[DATA RECORDS — start]
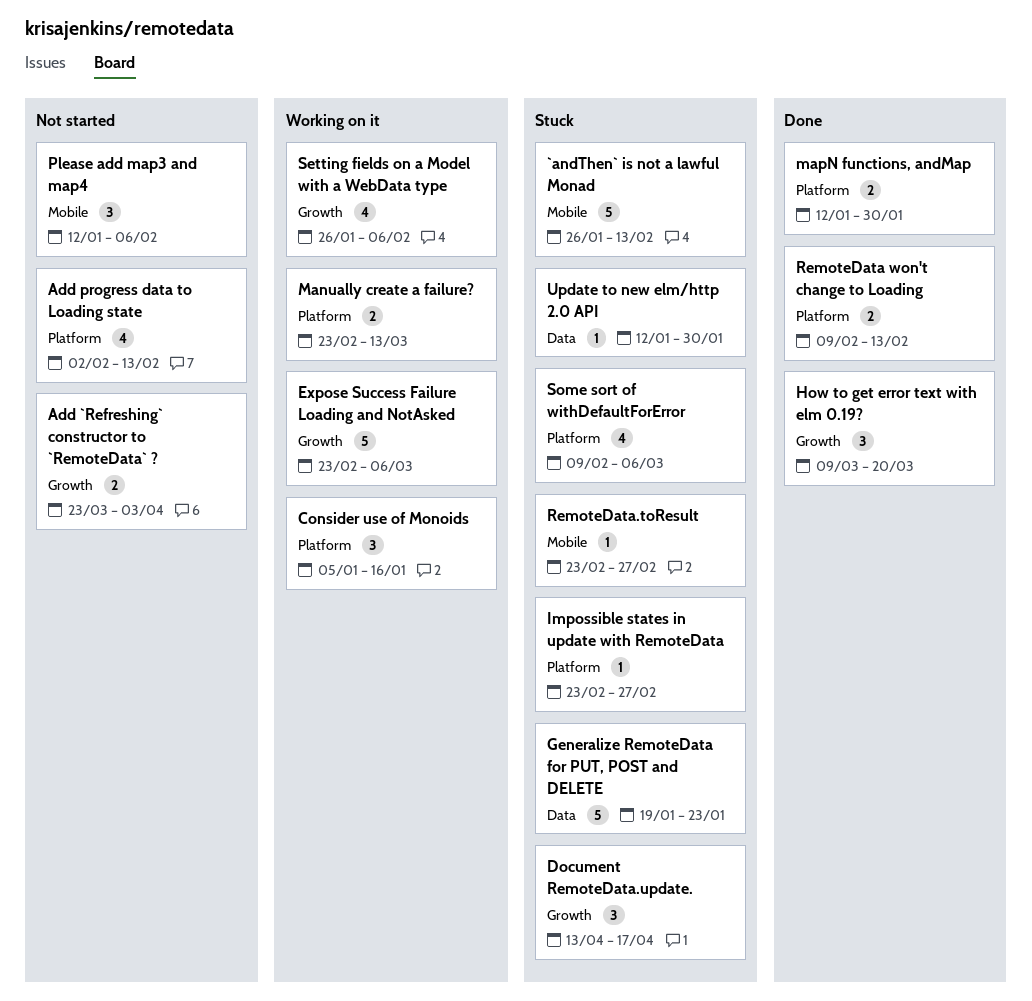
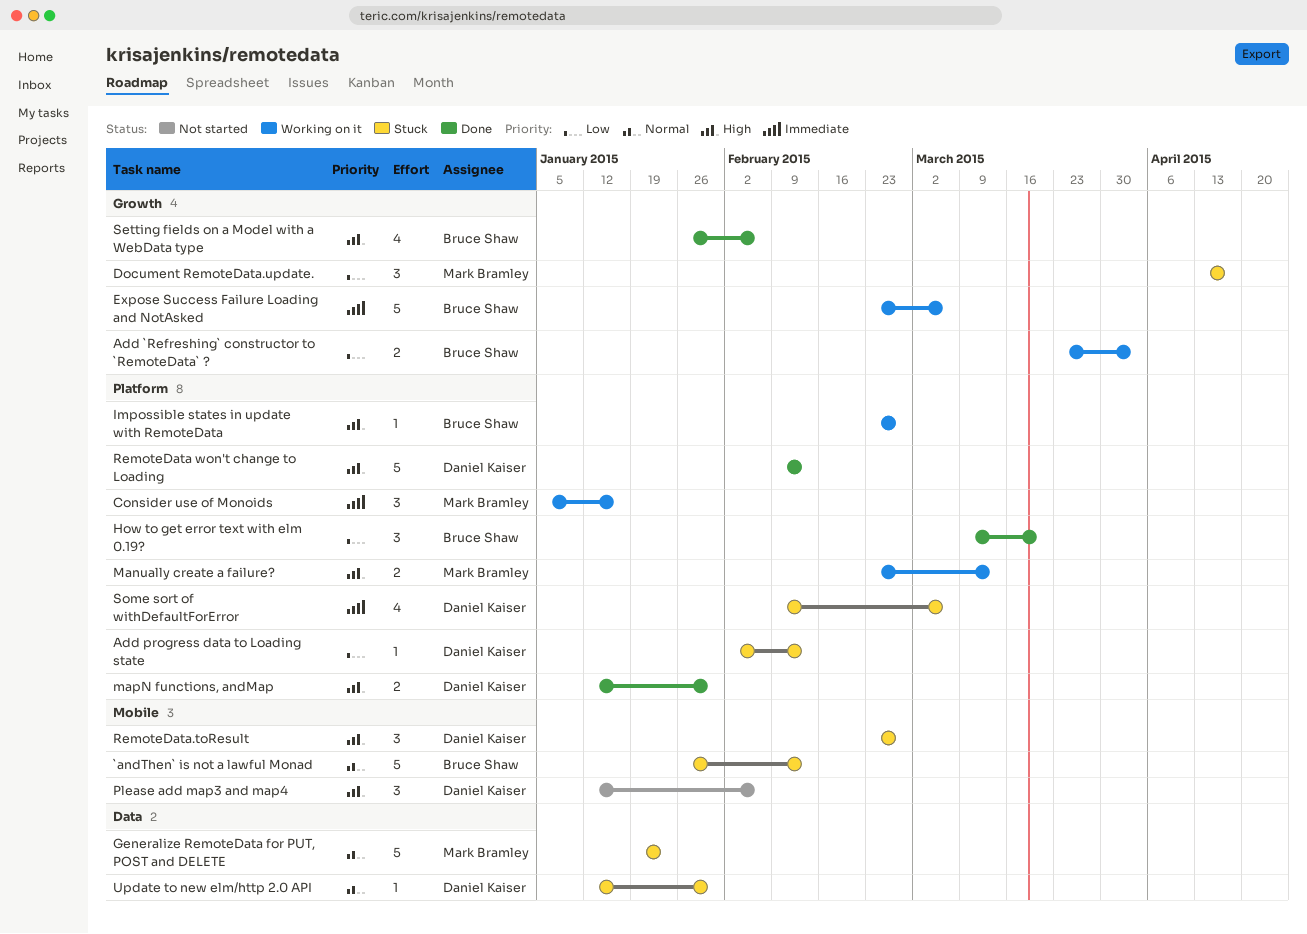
Add `Refreshing` constructor to `RemoteData` ?, status: Not started -> Working on it
Add progress data to Loading state, status: Not started -> Stuck
Add progress data to Loading state, estimate: 4 -> 1
How to get error text with elm 0.19?, label: Growth -> Platform
Impossible states in update with RemoteData, status: Stuck -> Working on it
RemoteData won't change to Loading, estimate: 2 -> 5
RemoteData.toResult, estimate: 1 -> 3
Setting fields on a Model with a WebData type, status: Working on it -> Done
[DATA RECORDS — finish]
§ **PROBLEM STATEMENT**: What is needed is an exact copy of the lines from the one containing "RemoteData.toResult, estimate: 1 -> 3" through the final line of the data, both included, and nothing more.

§ **ANSWER FOR THIS EXERCISE**:
RemoteData.toResult, estimate: 1 -> 3
Setting fields on a Model with a WebData type, status: Working on it -> Done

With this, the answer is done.